I should probably use this opportunity to make myself clear. I am not looking to bash Christianity or Christian morals. I am, however, looking to criticize the kind of backward interpretation that seems to be going on here.

It is currently the year 2012. Social norms are rapidly changing with every passing year, and while change does not automatically mean “progress,” it is necessary that we as human beings closely examine what morals are most important for us to foster in coming generations. While it is not the conventional Christian belief to support sex and childbearing between two unmarried people, is it truly that important to continue pretending as if this scenario does not exist?

Furthermore, is it worth jeopardizing the livelihood of a good person just to prove that point?

Sadly, this incident is not isolated either. In Florida, a non-denominational Christian school allegedly fired a fourth-grade teacher named Jaretta Hamilton because her baby was conceived before marriage. In Ohio, one Christa Dias was fired from a Catholic school when she became pregnant through artificial insemination.

Both these cases have been taken to the courts, and Samford intends to bring up a lawsuit in hers as well. And while it would be encouraging to think that the law would fall on the side of the mothers — especially with the Pregnancy Discrimination Act of 1978 protecting the rights of pregnant women from their employers — several elements make this issue far more complex.

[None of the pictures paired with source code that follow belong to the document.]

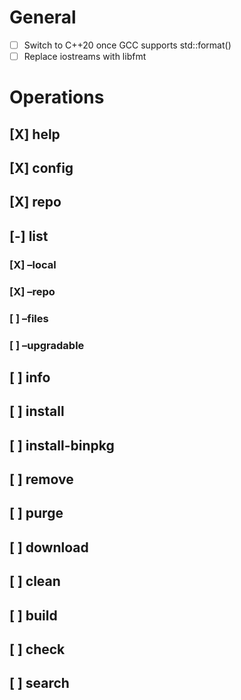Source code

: # TODO List for minipkg2

* General
- [ ] Switch to C++20 once GCC supports std::format()
- [ ] Replace iostreams with libfmt

* Operations
** [X] help
** [X] config
** [X] repo
** [-] list
*** [X] --local
*** [X] --repo
*** [ ] --files
*** [ ] --upgradable
** [ ] info
** [ ] install
** [ ] install-binpkg
** [ ] remove
** [ ] purge
** [ ] download
** [ ] clean
** [ ] build
** [ ] check
** [ ] search
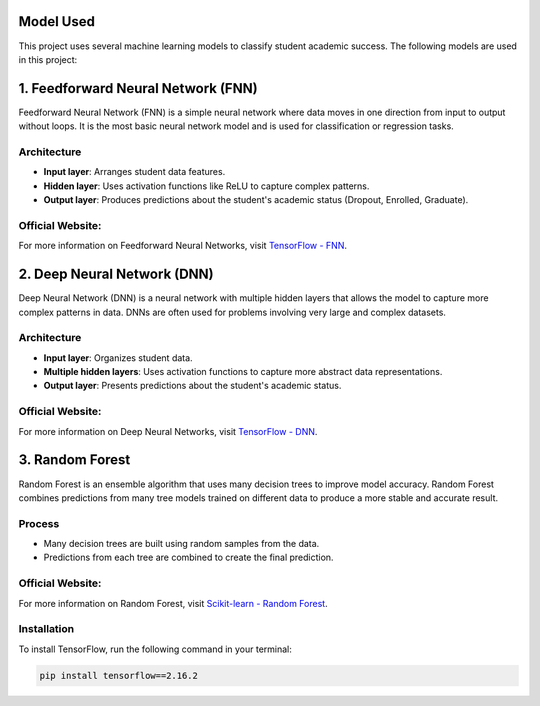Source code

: Model Used
==========

This project uses several machine learning models to classify student academic success. The following models are used in this project:

1. Feedforward Neural Network (FNN)
=============================

Feedforward Neural Network (FNN) is a simple neural network where data moves in one direction from input to output without loops. It is the most basic neural network model and is used for classification or regression tasks.

Architecture
------------

- **Input layer**: Arranges student data features.
- **Hidden layer**: Uses activation functions like ReLU to capture complex patterns.
- **Output layer**: Produces predictions about the student's academic status (Dropout, Enrolled, Graduate).

Official Website:
-----------------
For more information on Feedforward Neural Networks, visit `TensorFlow - FNN <https://www.tensorflow.org/tutorials/keras/classification>`_.

2. Deep Neural Network (DNN)
=========================

Deep Neural Network (DNN) is a neural network with multiple hidden layers that allows the model to capture more complex patterns in data. DNNs are often used for problems involving very large and complex datasets.

Architecture
------------

- **Input layer**: Organizes student data.
- **Multiple hidden layers**: Uses activation functions to capture more abstract data representations.
- **Output layer**: Presents predictions about the student's academic status.

Official Website:
-----------------
For more information on Deep Neural Networks, visit `TensorFlow - DNN <https://www.tensorflow.org/tutorials/keras/classification>`_.

3. Random Forest
==================

Random Forest is an ensemble algorithm that uses many decision trees to improve model accuracy. Random Forest combines predictions from many tree models trained on different data to produce a more stable and accurate result.

Process
-------

- Many decision trees are built using random samples from the data.
- Predictions from each tree are combined to create the final prediction.

Official Website:
-----------------
For more information on Random Forest, visit `Scikit-learn - Random Forest <https://scikit-learn.org/stable/modules/generated/sklearn.ensemble.RandomForestClassifier.html>`_.

Installation
------------

To install TensorFlow, run the following command in your terminal:

.. code-block:: bash

   pip install tensorflow==2.16.2
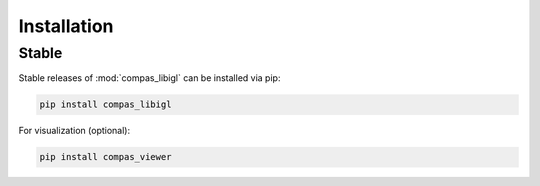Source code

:********************************************************************************
Installation
********************************************************************************

Stable
======

Stable releases of :mod:`compas_libigl` can be installed via pip:

.. code-block:: bash
    
    pip install compas_libigl

For visualization (optional):

.. code-block:: bash

    pip install compas_viewer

Firstly, in the case of Heritage Christian Academy, staff members are claiming that since their school is a “private” school, they must adhere to a much stricter subset of rules. The fact that staff members also claim that faculty members serve as surrogate “ministers” only makes that argument more defensible.

Secondly, and more importantly, this issue deals closely in religion. Church and state have always had a relationship that was more than sticky, and while it would be a boon and a half to women’s rights for these women to win said cases, it also would push hard against evangelicals and their beliefs.

But it is important that they do win. Again, I would never assert that it is the basic foundations of religion — Christianity or otherwise — that require “pushing.” It is also important that we do not think of the followers of said religions as a singular mass lacking in any nuance or stratification.

However, the people who act as if those teachings override a basic sense of humanity in favor of hard and fast interpretation are a different story. Those people might benefit from a little “pushing.”